NASA completes a high-pressure test of its Orion spacecraft emergency motor

NASA has completed the final test of the attitude control motor for its Orion spacecraft, which is set to carry astronauts to the moon by 2024 as part of the Artemis project.

“On February 25, NASA successfully tested the attitude control motor (ACM), which is built by Northrop Grumman and provides steering for Orion’s LAS during an abort, at the company’s facility in Elkton, Maryland,” NASA said in a statement. “The 30-second hot fire was the third and final test to qualify the motor for human missions, beginning with Artemis II.

“During the test, eight high-pressure valves directed more than 7,000 pounds of thrust generated by the solid rocket motor in multiple directions while firing at freezing conditions, providing enough force to orient Orion and its crew for a safe landing.”

NASA's Orion capsule during its attitude control motor test.
NASA’s Orion capsule during its attitude control motor test.

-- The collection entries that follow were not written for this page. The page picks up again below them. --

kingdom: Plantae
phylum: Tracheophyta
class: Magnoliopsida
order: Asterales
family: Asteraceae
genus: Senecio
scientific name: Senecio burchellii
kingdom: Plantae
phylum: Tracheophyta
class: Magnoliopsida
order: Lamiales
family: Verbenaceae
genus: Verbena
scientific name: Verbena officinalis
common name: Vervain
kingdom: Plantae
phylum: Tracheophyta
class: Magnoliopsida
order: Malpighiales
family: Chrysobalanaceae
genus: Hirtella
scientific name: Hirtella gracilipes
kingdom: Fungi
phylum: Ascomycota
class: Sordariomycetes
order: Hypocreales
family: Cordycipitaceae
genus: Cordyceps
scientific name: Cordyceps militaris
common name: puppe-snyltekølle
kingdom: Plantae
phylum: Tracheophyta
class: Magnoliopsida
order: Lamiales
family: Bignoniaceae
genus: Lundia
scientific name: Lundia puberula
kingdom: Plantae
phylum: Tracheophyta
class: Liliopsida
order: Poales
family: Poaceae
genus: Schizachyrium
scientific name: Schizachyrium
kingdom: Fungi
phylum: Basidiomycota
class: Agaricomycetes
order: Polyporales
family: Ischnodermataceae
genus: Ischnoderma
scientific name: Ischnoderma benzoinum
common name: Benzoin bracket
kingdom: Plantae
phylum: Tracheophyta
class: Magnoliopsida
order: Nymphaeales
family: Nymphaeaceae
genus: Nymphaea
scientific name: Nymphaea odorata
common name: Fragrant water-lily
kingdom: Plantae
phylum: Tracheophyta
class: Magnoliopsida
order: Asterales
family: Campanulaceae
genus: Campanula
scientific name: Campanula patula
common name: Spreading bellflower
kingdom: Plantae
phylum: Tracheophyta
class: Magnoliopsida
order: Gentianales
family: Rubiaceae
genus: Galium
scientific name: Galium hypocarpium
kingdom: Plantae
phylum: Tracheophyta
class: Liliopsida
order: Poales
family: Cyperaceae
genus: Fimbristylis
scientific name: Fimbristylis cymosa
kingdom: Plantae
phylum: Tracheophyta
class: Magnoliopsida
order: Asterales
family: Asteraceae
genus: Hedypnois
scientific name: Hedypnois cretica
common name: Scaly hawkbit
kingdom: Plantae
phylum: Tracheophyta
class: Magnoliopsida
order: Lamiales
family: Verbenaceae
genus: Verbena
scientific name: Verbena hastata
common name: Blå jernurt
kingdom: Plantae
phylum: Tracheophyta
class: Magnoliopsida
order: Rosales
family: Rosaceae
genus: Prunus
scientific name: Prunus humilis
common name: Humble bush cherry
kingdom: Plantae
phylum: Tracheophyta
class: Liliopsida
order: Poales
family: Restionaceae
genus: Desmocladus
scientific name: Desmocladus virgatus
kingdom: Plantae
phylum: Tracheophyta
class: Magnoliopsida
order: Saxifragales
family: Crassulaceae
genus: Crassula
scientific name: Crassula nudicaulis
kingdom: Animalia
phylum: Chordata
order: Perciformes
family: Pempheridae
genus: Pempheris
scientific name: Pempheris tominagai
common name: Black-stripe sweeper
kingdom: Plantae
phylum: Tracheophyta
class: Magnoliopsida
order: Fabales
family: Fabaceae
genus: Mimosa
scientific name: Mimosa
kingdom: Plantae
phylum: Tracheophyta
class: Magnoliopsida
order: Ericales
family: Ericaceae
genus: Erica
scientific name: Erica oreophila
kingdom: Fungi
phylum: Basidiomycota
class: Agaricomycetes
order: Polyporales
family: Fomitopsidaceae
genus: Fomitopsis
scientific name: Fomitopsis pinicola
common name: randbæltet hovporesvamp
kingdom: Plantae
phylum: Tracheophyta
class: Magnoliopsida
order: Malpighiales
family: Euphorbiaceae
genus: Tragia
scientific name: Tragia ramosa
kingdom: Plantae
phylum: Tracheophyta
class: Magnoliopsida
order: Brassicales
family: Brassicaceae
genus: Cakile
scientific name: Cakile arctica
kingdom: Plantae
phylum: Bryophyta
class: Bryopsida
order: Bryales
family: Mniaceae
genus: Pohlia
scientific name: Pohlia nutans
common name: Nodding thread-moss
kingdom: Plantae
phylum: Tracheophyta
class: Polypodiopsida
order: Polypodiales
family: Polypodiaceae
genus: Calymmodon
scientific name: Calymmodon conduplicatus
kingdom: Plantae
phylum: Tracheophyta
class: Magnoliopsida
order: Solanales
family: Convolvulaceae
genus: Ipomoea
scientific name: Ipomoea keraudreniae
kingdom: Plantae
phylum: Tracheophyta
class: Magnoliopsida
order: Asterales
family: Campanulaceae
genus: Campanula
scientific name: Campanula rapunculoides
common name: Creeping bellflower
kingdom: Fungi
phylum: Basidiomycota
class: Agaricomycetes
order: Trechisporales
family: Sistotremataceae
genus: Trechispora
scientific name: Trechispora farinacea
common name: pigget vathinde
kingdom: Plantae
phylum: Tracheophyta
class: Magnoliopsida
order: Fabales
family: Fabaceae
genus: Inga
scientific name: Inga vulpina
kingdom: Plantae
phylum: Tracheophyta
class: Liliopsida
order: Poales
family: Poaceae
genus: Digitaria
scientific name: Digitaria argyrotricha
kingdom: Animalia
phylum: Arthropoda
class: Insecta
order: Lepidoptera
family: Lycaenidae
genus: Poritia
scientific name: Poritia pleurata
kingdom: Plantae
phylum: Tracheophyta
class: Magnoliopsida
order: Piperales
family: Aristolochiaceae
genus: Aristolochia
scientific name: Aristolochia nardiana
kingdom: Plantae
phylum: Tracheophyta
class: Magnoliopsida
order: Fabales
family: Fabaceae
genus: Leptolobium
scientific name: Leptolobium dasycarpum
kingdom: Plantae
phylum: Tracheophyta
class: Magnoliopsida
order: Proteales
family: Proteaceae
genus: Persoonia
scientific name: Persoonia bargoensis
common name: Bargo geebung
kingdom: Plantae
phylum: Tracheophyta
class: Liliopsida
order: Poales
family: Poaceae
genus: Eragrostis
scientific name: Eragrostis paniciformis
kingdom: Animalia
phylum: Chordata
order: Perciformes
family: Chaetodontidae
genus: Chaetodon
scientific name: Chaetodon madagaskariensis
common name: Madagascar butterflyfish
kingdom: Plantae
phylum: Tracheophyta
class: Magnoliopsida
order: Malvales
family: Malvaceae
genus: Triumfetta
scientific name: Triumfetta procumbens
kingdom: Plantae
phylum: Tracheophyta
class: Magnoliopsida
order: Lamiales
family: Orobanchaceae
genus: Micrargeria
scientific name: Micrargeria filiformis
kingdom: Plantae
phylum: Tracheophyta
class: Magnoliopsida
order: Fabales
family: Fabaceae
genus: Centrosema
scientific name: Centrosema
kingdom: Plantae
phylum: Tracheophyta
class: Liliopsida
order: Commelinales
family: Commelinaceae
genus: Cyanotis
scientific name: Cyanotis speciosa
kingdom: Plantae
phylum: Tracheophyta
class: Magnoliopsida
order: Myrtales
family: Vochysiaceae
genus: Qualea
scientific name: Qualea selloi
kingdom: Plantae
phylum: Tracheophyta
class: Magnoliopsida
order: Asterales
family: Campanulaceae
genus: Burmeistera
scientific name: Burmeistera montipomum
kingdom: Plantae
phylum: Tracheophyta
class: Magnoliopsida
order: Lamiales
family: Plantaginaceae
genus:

Northrop Grumman

The ACM is part of the launch abort system, which is the system designed to keep astronauts safe if something goes wrong during launch. The launch abort system has three separate solid rocket motors that perform different functions in the case of an emergency.

Firstly, there is the abort motor which propels the module containing the crew away from the launch vehicle, so that the crew can be moved safely away from the rocket if it looks like a problem could cause it to explore. Secondly, the attitude control motor, which is what was tested recently, steers the capsule to safety once it has been ejected and orients it to the right way up. Thirdly, the jettison motor is responsible for moving the entire system away from the spacecraft before the parachute is deployed to gently slow the capsule and allow it to land safely.

This is the latest in a series of safety tests performed on the launch abort system. In July last year, NASA completed an ascent abort test in which the motor systems were tested at an altitude of 31,000 feet. Other previous successful tests include a test of the propulsion systems which involved firing the engines for 12 minutes.

Before the abort motor can be approved for use in a crewed system, it must complete one more test. Then it should be ready for use in a project launch in 2021.